Material for this task

---*---

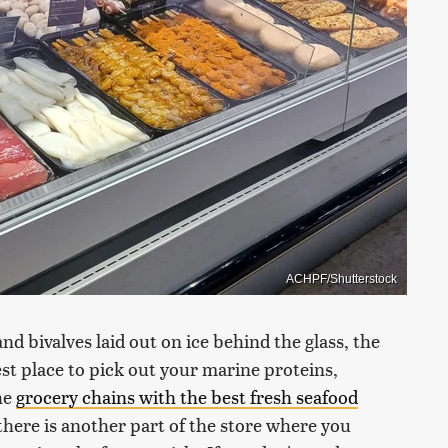
ACHPF/Shutterstock
and bivalves laid out on ice behind the glass, the
st place to pick out your marine proteins,
the
grocery chains with the best fresh seafood
there is another part of the store where you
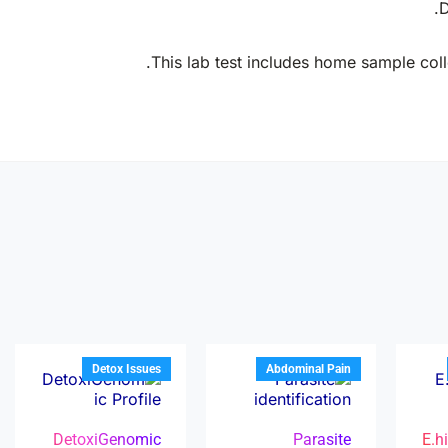
D
This lab test includes home sample colle
Detox Issues
Abdominal Pain
DetoxiGenomic
Parasite
E.h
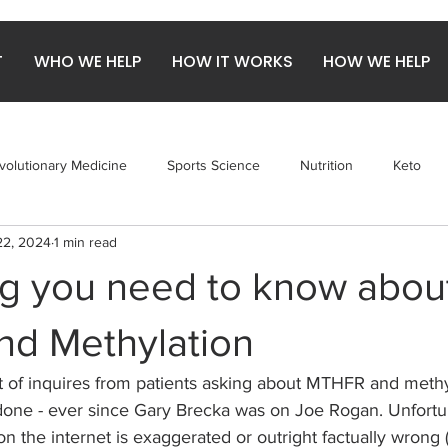
T
WHO WE HELP
HOW IT WORKS
HOW WE HELP
volutionary Medicine
Sports Science
Nutrition
Keto
22, 2024
1 min read
obiome
Gut Health
Arthritis
Red Meat
ng you need to know abou
d Methylation
ot of inquires from patients asking about MTHFR and methyl
 done - ever since Gary Brecka was on Joe Rogan. Unfortu
n the internet is exaggerated or outright factually wrong (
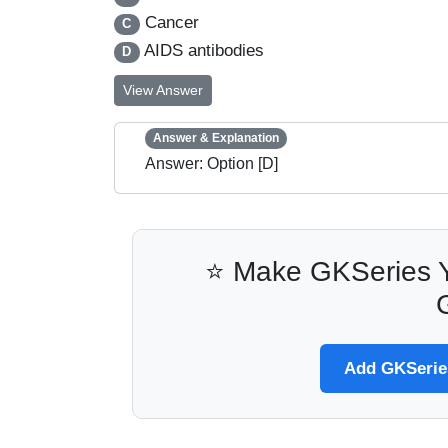
Cancer
C
AIDS antibodies
D
View Answer
Answer & Explanation
Answer: Option [D]
⭐ Make GKSeries Y
Add GKSeries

---*---

About this exercise
Search the data for "Answer" and list every line in which it occurs.

Finished exercise
View Answer
Answer & Explanation
Answer: Option [D]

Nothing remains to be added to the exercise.